Lorsque cela va un peu plus mal, la première chose que font beaucoup de Collectivités, je le sais parce que je le vis dans une autre Collectivité, est de diminuer les financements aux associations. C’est écrit derrière moi en gros, les subventions aux associations sont reconduites globalement au même montant que l’année dernière. On est à 4,7 M€ de subventions aux associations.
Maintien des investissements, cela a été dit, qui sont très importants. Surtout, ils s’inscrivent dans une stratégie qui se traduit dans le budget vert, d’une certaine façon, même si un certain nombre de choses sont contestables – et on peut les contester.

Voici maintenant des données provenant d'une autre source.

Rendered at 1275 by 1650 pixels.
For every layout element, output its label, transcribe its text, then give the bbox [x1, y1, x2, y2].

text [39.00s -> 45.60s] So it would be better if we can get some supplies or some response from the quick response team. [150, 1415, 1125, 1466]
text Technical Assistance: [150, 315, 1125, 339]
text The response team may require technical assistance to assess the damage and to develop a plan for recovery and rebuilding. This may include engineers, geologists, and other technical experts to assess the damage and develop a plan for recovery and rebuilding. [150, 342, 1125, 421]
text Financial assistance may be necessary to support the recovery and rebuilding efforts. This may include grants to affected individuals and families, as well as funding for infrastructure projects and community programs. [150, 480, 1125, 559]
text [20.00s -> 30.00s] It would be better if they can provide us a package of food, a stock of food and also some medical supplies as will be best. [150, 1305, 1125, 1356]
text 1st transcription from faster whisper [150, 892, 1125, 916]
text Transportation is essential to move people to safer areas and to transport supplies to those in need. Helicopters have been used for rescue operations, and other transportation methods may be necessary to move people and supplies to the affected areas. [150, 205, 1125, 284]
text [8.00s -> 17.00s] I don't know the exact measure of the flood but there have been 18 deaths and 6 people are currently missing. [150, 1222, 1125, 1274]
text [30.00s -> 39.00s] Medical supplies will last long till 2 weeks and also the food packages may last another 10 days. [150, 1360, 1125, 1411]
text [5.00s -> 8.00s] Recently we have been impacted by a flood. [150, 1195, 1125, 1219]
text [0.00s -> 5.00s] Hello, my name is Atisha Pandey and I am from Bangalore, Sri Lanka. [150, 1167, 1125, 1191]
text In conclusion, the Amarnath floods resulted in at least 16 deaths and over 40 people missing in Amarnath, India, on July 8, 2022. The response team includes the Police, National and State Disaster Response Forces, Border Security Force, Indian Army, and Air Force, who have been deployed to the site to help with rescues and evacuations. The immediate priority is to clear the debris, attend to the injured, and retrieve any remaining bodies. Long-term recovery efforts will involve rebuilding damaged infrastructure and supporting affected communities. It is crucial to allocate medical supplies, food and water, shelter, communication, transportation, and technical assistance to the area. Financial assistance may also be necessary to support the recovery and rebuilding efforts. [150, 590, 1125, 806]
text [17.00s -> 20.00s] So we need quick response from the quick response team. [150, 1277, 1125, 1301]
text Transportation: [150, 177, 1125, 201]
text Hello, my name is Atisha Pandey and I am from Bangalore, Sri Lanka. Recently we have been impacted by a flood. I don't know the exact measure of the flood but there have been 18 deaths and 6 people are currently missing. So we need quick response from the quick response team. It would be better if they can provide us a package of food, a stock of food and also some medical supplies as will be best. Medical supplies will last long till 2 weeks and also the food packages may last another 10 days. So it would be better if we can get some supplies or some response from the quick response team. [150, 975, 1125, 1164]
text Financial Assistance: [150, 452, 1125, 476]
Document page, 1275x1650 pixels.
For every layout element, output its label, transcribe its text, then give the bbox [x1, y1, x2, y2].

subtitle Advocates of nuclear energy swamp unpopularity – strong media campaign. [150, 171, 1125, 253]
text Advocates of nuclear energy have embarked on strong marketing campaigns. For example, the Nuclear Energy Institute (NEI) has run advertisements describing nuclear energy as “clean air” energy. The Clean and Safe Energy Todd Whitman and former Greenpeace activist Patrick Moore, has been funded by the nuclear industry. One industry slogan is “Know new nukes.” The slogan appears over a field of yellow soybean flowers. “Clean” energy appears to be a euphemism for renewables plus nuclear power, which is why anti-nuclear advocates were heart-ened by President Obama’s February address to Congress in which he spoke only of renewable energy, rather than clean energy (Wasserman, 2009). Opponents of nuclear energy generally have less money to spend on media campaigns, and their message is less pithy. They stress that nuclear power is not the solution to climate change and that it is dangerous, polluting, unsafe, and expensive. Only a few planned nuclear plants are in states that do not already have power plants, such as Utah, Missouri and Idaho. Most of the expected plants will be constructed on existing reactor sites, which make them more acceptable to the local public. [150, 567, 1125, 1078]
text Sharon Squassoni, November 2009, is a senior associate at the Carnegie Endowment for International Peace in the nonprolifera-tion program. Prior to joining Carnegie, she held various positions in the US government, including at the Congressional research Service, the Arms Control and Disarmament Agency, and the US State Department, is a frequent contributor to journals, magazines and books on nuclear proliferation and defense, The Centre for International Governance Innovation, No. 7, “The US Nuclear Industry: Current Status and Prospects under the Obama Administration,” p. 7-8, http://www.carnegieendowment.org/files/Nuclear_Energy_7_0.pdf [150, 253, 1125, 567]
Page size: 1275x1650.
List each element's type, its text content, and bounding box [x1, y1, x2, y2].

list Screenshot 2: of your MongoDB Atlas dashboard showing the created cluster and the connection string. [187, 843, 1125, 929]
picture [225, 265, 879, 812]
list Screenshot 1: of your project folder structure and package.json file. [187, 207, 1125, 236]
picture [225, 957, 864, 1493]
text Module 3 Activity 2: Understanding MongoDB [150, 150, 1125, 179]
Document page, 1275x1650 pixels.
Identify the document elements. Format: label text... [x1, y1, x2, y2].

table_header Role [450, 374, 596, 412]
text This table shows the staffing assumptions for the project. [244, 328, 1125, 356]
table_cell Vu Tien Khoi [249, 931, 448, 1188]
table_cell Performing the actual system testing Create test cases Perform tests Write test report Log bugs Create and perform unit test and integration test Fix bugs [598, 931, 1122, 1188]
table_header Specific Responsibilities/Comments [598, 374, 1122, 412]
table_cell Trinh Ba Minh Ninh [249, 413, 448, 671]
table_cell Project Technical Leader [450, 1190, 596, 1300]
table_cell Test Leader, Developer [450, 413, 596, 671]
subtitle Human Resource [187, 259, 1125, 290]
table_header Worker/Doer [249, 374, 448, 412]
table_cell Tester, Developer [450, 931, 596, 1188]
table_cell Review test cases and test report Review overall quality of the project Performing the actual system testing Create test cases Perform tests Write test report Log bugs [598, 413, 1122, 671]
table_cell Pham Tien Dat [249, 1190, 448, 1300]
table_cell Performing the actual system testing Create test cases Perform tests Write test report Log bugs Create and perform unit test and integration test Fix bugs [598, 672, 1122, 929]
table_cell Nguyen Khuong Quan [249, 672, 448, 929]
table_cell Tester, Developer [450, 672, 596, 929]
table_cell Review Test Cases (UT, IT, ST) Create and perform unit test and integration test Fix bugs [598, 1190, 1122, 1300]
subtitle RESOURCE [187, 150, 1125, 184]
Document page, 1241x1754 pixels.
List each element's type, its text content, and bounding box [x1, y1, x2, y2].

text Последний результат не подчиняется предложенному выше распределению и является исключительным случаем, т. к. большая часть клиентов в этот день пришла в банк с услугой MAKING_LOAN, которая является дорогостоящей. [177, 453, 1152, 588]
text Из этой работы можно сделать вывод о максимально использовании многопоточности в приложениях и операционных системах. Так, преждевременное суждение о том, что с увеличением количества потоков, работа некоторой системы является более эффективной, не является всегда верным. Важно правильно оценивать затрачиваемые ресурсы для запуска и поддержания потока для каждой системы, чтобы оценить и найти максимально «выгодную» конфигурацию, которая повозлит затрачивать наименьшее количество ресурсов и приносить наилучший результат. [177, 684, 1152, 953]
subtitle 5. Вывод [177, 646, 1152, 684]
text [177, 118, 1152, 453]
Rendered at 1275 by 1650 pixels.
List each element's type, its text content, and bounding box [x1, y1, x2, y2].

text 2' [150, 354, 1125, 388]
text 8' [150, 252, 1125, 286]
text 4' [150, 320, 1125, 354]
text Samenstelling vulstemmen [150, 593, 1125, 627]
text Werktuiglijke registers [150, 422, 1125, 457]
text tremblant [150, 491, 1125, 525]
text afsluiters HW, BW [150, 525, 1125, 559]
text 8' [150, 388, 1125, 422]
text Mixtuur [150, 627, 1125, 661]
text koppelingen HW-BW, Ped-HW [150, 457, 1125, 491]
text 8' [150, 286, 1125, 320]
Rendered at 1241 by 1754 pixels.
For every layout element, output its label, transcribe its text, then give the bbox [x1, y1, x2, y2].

Cette stratégie patrimoniale est de se dire que l’on regarde notre patrimoine en voyant comment on peut à la fois accroître le service aux habitants tout en étant en capacité de diminuer notre impact environnemental et aussi en théorie notre facture énergétique.
Quand par exemple cette année, on dépense 3,4 M€ aux Atlantides, on sait qu’avec cet investissement, on va autoproduire 22 % de l’énergie que l’on consomme aux Atlantides, alors même que c’est le principal consommateur d’énergie. Les Atlantides, à elles seules, représentent 8 % de la facture énergétique de la Ville. Si demain, on produit 22 % de notre énergie, c’est plutôt positif. Quand on investit 2 M€ à la Briqueterie, je ne vais pas revenir sur tout ce que l’on a dit lorsque l’on a fait cette cérémonie avec Jean JOUZEL, 1 M€ sur Coubertin pour rénover l’équipement – c’est ce que l’on a inscrit, et il faudra inscrire d’autres crédits plus tard – c’est 62 % d’économie d’énergie réalisés à terme. On voit donc très bien que nos investissements ont un impact. Cela se traduit dans le budget vert, avec 40 % qui sont classés « favorable » ou « très favorable » et 48 % « neutre » – cela me pose toujours question. Quand on reconstruit un gymnase qui a brûlé, on ne minéralise pas un espace, au contraire, on réutilise un espace. On fait un gymnase à la Briqueterie qui va être le seul bâtiment du département classé E3 (niveau maximum en termes de consommation et de production d’énergie) C1 pour le carbone (le niveau maximum est C2, on y est presque). Ce bâtiment est extraordinairement performant d’un point de vue énergétique et je ne me résous pas à le voir classé « neutre » dans ce classement parce que d’une certaine façon, cela ne me paraît pas conforme à ce que nous faisons.
Tous ces éléments montrent véritablement que les choix politiques que l’on fait s’inscrivent dans la tradition budgétaire et politique que porte la Gauche dans cette Collectivité, qui est celle de maintenir le pouvoir d’achat des habitants, de développer les services, de renforcer l’attractivité de la Ville. Vous comprendrez donc très aisément que nous soutiendrons ce budget avec enthousiasme, même s’il a été difficile à réaliser.